**TASK PROMPT**:
Print each line of the entries below verbatim, leaving the pictures out of your answer.

**STORED DATA**:
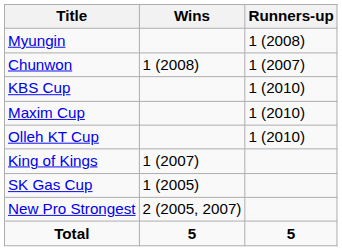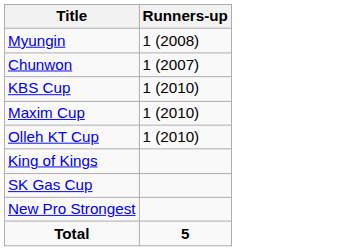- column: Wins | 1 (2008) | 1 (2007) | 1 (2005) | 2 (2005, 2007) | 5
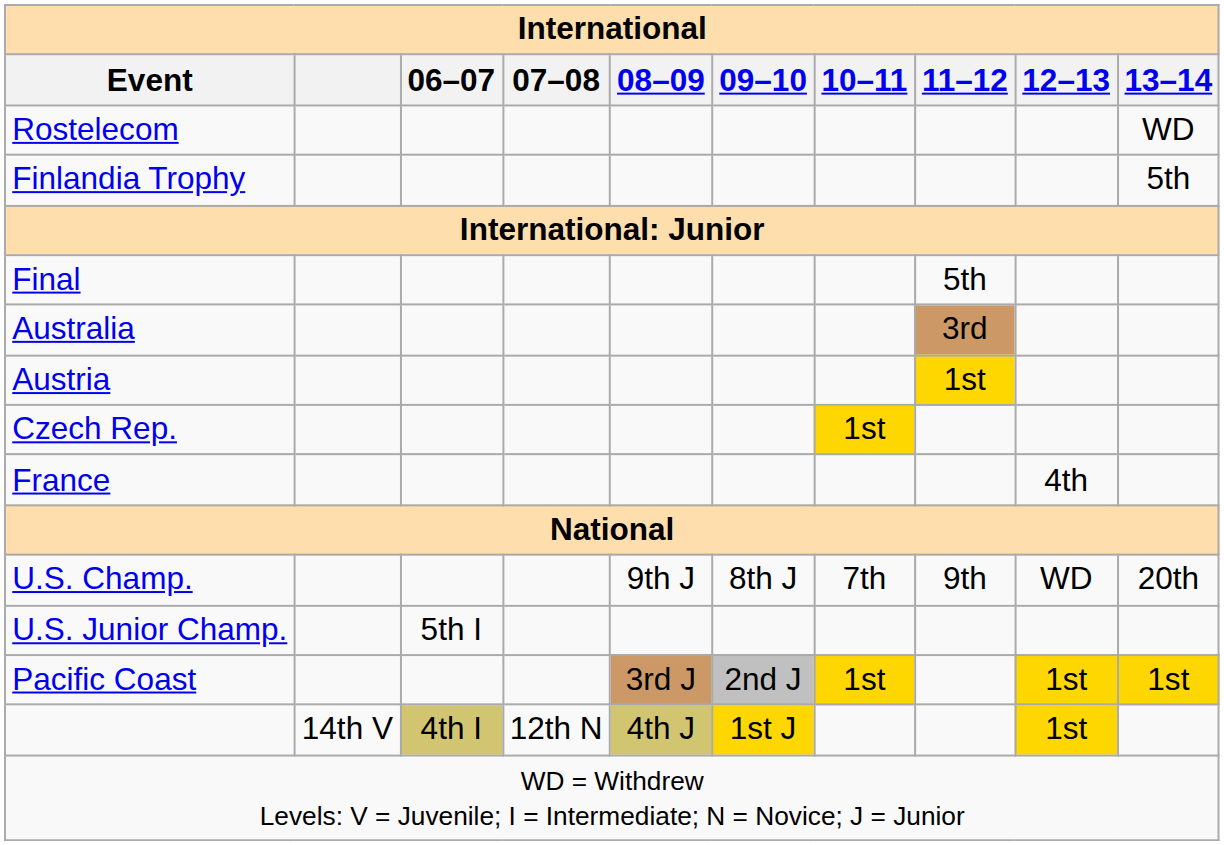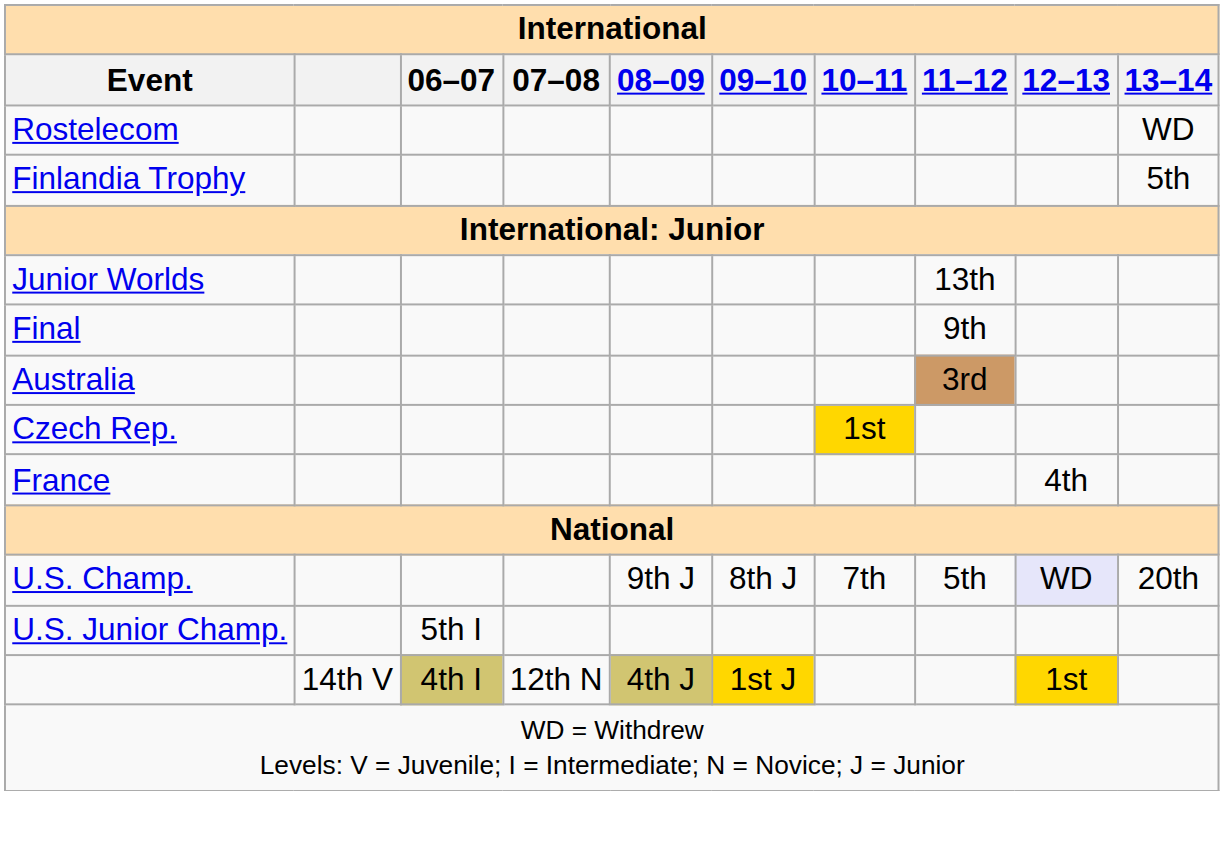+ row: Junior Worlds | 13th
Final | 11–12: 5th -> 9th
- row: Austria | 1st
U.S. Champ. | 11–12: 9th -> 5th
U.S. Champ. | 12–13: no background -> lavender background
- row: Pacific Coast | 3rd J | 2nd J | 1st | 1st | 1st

**SOLUTION TO THIS PROBLEM**:
- column: Wins | 1 (2008) | 1 (2007) | 1 (2005) | 2 (2005, 2007) | 5
+ row: Junior Worlds | 13th
Final | 11–12: 5th -> 9th
- row: Austria | 1st
U.S. Champ. | 11–12: 9th -> 5th
U.S. Champ. | 12–13: no background -> lavender background
- row: Pacific Coast | 3rd J | 2nd J | 1st | 1st | 1st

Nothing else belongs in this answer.